A vida provou que a maioria parlamentar de 2004 (PS), não só não aprovou o projecto de lei do PCP de despenalização do aborto, como igualmente rejeitou a realização de um referendo, mostrando que o PS e o BE criaram falsas expectativas à possibilidade de um êxito mais rápido desta luta, tendo criado factores de divisão entre aqueles que estão pela despenalização do aborto, num quadro em que nós precisaríamos de ter uma unidade, uma convergência vasta entre todos aqueles que lutam há muitos anos e desejam uma mais rápida resolução deste problema.
Entretanto, o referendo de 1998 e os desenvolvimentos que desde então se verificaram mostram com muita clareza que objectivamente o PS, sempre com o apoio do BE, encontrou na exigência de realização de um novo referendo uma saída muito airosa para fugir, até aos dias de hoje, às suas responsabilidades políticas de fazer aprovar uma lei.

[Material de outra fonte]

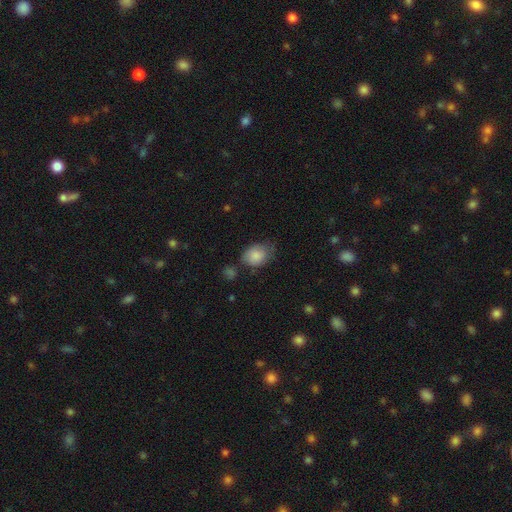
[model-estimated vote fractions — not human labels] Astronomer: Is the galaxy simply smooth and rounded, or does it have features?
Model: smooth — 85%.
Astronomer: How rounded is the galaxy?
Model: in between — 69%.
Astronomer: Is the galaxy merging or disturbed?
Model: none — 56%.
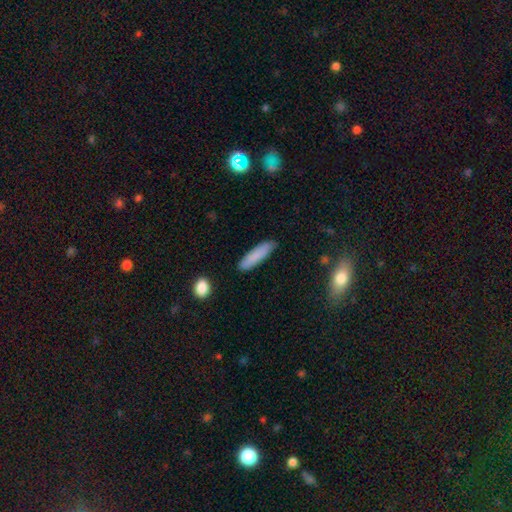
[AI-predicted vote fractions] Morphology: type=smooth (84%); roundness=cigar-shaped (74%); merging=none (86%).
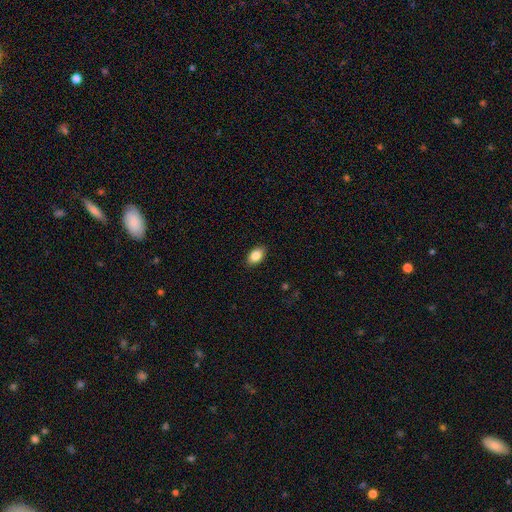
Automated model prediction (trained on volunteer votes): smooth-or-featured: smooth: 86% | star or artifact: 7% | featured or disk: 7%
  how-rounded: in between: 89% | round: 9% | cigar-shaped: 1%
  merging: none: 89% | minor disturbance: 8% | major disturbance: 2% | merger: 1%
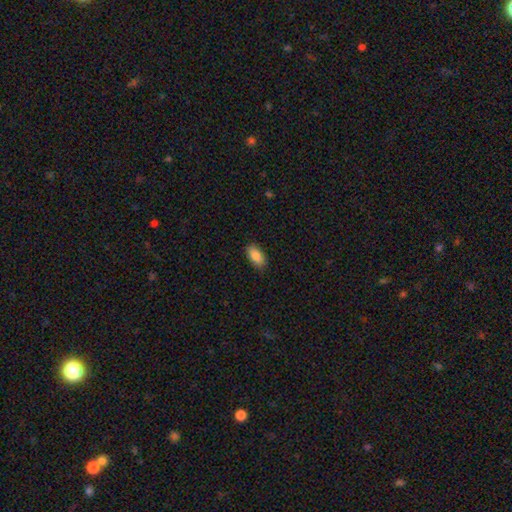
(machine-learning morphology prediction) type=smooth (87%); roundness=in between (90%); merging=none (88%).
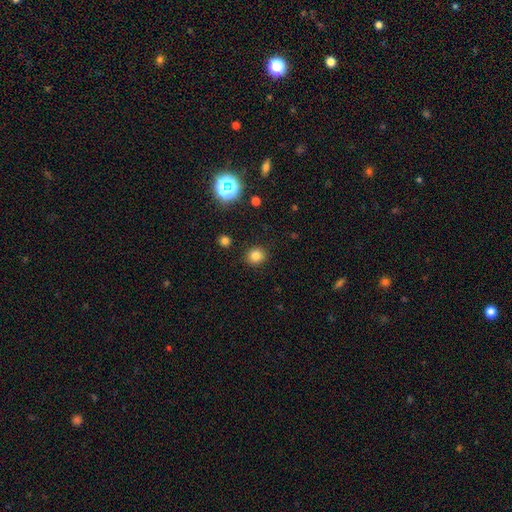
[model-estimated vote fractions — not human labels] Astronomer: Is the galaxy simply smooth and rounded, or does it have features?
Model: smooth — 81%.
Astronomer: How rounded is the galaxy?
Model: round — 84%.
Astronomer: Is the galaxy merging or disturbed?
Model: none — 90%.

Mas que razões tem o PS para não aprovar esta lei?

Não há nenhuma razão constitucional ou legal que impeça que a Assembleia da República aprove uma lei. Isto só acontece porque o PS tem dificuldade em gerir as profundas contradições que há mais de duas décadas vai tendo sobre esta matéria, contradições que se manifestaram de maneira diferente. Posso dar um exemplo: aprovou-se a primeira lei de despenalização do aborto em 1984, muito por iniciativa e por esforço do PCP, e quando em 1998 se aprovou uma nova lei de despenalização do aborto, fez-se com a consciência de duas coisas - que a lei que tinha sido aprovado em 1984 deixava de fora as principais causas que levam as mulheres para o aborto, mas também o aumento da consciência de que não tinha sido aplicada a lei 6/84, mesmo nos casos restritos.
Ou seja, por um lado aprovaram a lei e por outro as suas contradições levaram a não terem a atitude enérgica de criar os mecanismos e os instrumentos necessários que as diversas unidades hospitalares fossem obrigadas a preencher as condições para aplicação da própria lei.

Sabendo-se que se realizam, todos os anos, entre 20 a 40 mil abortos em Portugal e que nos últimos anos foram já a tribunal várias pessoas acusadas de prática de aborto, como é que o PCP tem acompanhado esta situação?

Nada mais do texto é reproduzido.